Pasky’s Log

I use 6to4 – why are my applications still preferring IPv4?

July 4th, 2011 1 comment

I found out about this curious behavior almost a month ago during the World IPv6 Day. I was surprised about this, even though I really shouldn’t be, given that I was fixing some bugs in the glibc implementation of this mechanism only few months earlier. ;-)

If you are not bothering with tunnel brokers anymore and are using 6to4 for your IPv6 connectivity like me, you might have noticed that your applications still prefer IPv4, disappontingly. You can use getent ahosts www.brmlab.cz (or a different host) to see the list of addresses in the order your applications will most likely try to connect by default.

The key mechanism in play here is the RFC3484 getaddrinfo(3) address selection mechanism; on GNU/Linux system, it is described (and configurable) in /etc/gai.conf. The aim of the mechanism is to choose the most suitable pair of source and destination addresses; this is the place where we can choose whether to prefer IPv4 or IPv6, that if we can talk to localhost, we should do it that way, or to talk to link-local addresses using link-local addresses too.

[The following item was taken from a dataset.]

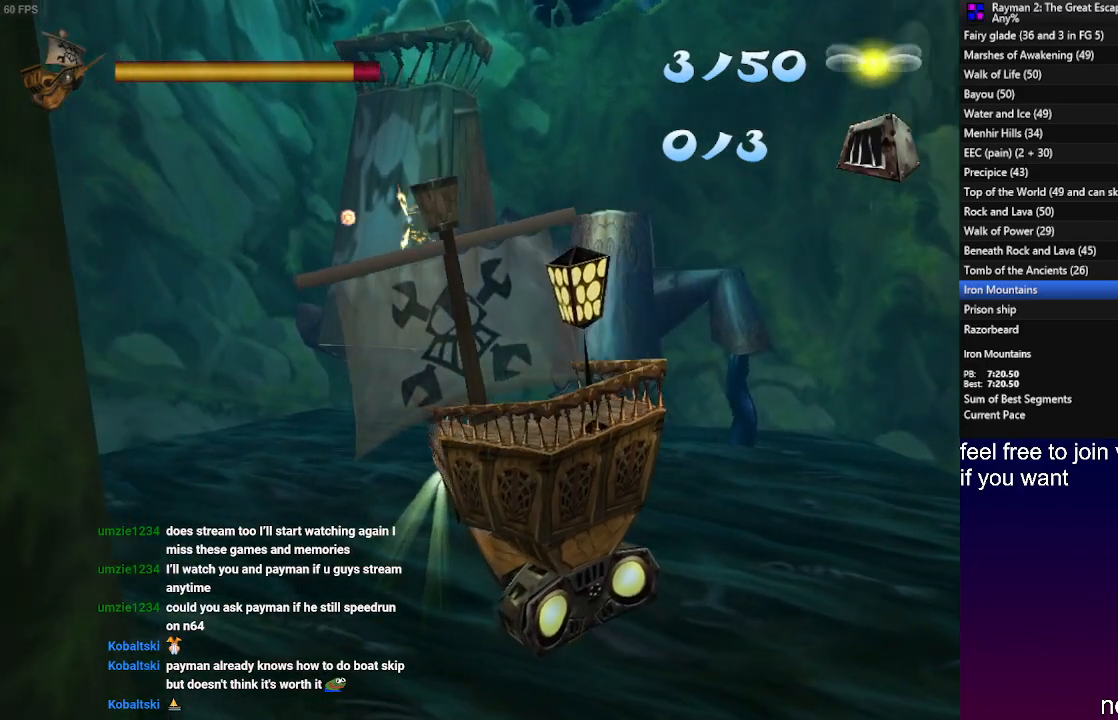
{"buttons": ["SQUARE"], "left_stick": "left", "right_stick": "center", "events": []}
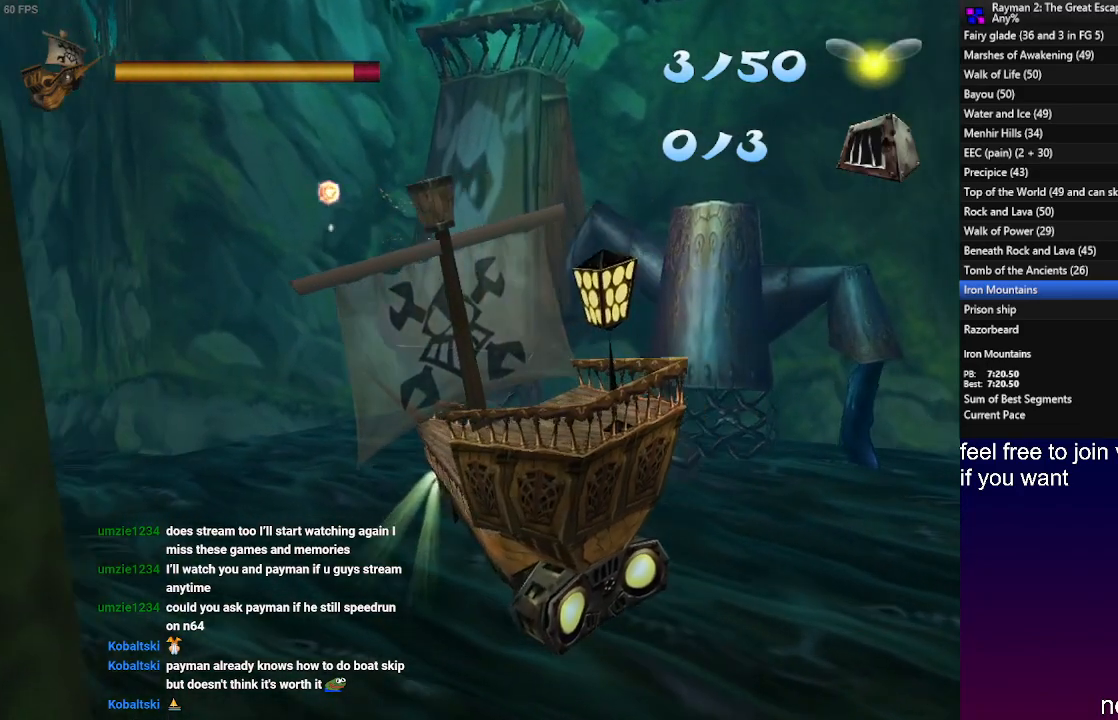
{"buttons": ["SQUARE"], "left_stick": "left", "right_stick": "center", "events": []}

When choosing a destination address, each is marked by a label and preference. First, if there is a destination address with the same label as its “best” source address, such addresses are preferred. From these candidates, the address with the highest preference is picked.

You can read up on the full details in the RFC. In a sense, the label differentiates between multiple transports; IPv4, normal IPv6 (2001::/16, or rather ::/0 minus a lot of exceptions), 6to4, link-local and localhost are all such separate transports. This mechanism for example makes sure that IPv4 is preferred to normal IPv6 in case we have IPv4 address, but only link-local IPv6 available. And the important point is that 6to4 is differentiated. If a system has both normal IPv6 and 6to4 configured, normal IPv6 is used for normal IPv6 destinations while 6to4 is used for 6to4 destinations. The side effect is that if IPv4 and 6to4 addresses are available, IPv4 will be preferred to IPv6 destinations.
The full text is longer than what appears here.